Sunday to Tuesday is dedicated to the Training Program. Then Wednesday sees the start of the Conference Program, that continues until Friday.
Defending against the dark arts
Linux performance monitoring with BPF
Troubleshooting performance issues in postgreSQL
Security in Automation
UX Design and Education for effective monitoring tools
ChatOps at Shopify: Inviting Bots in Our Day-to-Day Operations
The 7 Deadly Sins of Documentation
Have you tried turning it on and off again
Linux Container Performance Analysis
Vax to K8s: Ticketmaster’s Transformation to Cloud Native Devops
An Internet of Governments: How Policymakers Became Interested in “Cyber”
Pintrace: A Distributed Tracing Pipeline
Managing SSH Access without Managing SSH Keys
Wait for Us! Evolving On-Call as Your Company Grows
System Crash, Plane Crash: Lessons from Commercial Aviation and Other Engineering Fields
S, M & L Logstash
Handling the interruptive nature of Ops
Writing and consuming REST services
Containers at Scale with Kubernetes, Docker, and Azure
Training
OS Internals training
I spent the full day on Sunday attending Caskey Dicksons training on “Everything an Administrator Wanted to Know about Operating System Internals but Was Afraid to Ask”. This class crammed ~45 hours of US College level material in to 6 hours. I found the class both interesting (in terms of the history and developments of OSes and CPUs) and useful to understand why modern OSes work the way they do. It was also a great primer to the “Linux performance monitoring with BPF” I attended on Tuesday.

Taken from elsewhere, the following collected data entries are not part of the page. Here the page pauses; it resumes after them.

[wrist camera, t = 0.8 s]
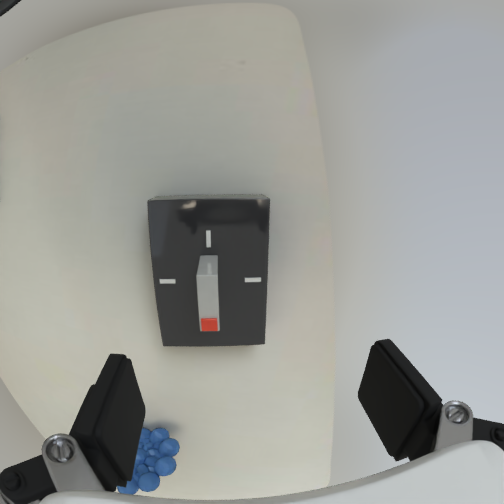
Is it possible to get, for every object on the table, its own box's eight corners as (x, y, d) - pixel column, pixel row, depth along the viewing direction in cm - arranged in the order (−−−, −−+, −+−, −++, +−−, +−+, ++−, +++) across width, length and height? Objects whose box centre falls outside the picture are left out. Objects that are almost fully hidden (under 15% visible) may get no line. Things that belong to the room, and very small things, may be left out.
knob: (200, 255, 24) (195, 276, 19) (218, 254, 24) (217, 276, 19) (202, 304, 25) (199, 333, 21) (219, 304, 25) (219, 333, 21)
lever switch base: (155, 196, 25) (146, 200, 22) (264, 194, 26) (270, 198, 23) (167, 330, 29) (162, 347, 26) (260, 328, 30) (265, 345, 27)
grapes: (127, 446, 35) (116, 505, 24) (105, 421, 33) (86, 483, 21) (192, 441, 35) (191, 507, 24) (173, 415, 33) (166, 488, 22)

The course was broken into 6 main sections:
- Introduction, Computer Architecture
- Scheduling & Process Management
- Storage Hierarchy
- Memory Management
- Block I/O and File System Architecture
- Virtualization
Memory Management was the most interesting topic for me by far. For example it was useful to understand how expensive soft page faults and hard page faults really are. Closely followed by the scheduling topics.

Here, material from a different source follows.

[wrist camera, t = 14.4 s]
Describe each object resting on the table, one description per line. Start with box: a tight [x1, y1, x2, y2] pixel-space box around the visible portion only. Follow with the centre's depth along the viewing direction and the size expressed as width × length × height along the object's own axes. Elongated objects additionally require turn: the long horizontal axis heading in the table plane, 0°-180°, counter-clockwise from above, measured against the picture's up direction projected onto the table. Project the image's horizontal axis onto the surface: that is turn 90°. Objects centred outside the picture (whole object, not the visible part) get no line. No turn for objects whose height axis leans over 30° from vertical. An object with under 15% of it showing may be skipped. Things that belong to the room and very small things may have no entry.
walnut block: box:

I few notes that were not obvious from the slides or interesting tangents:
- Brendan Gregg has ported dtrace to Linux. 2 days later, I find out that dtrace is considered old/obsolete compared to newer tracing tools.
- On Linux, a thread is a
fork()
without copying the process memory. - “Message Passing” on slide 51 is what I know as a named pipe.

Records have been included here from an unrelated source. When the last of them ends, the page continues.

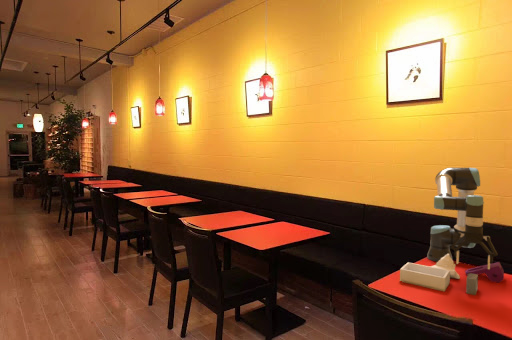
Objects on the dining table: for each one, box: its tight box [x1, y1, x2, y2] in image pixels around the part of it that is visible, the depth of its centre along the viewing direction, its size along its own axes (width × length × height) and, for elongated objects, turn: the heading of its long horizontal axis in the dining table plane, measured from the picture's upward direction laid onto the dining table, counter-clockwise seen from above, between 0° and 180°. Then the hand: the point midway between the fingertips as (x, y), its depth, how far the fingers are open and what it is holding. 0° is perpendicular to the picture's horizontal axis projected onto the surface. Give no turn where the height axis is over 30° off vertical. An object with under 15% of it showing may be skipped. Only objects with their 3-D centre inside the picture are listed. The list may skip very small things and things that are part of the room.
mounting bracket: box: [464, 261, 505, 283], centre depth 191 cm, size 9×8×18 cm
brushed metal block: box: [465, 273, 479, 296], centre depth 170 cm, size 10×4×8 cm, turn 141°
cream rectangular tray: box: [399, 261, 451, 292], centre depth 183 cm, size 16×22×7 cm
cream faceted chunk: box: [430, 254, 461, 280], centre depth 194 cm, size 12×15×14 cm
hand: (472, 265), depth 170 cm, fingers open, 13 cm apart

- Semaphores block process when trying to decrement below 0. Useful to purposefully blocking processes when you only want to run n. A commandline tool for reading semaphores is
semget
- which should be a good starting pointer. - When talking about “Proactively will page out unused code, gives free ram to block cache.
" in slide 98, this referring to the
vm.swappiness
kernel parameter.
Defending against the dark arts
Branson Mathesons entertaining training on “Defending against the dark arts”, consumed the full day on Monday. The course wasn’t quite what I expected, it was more geared around thinking about the softer side of security, and didn’t touch on the technical tools as much as I expected.
Bransons stated his aim was to “Make us think more pesamstic” and he sure did that - not only because he made us all make and wear a tin foil hat.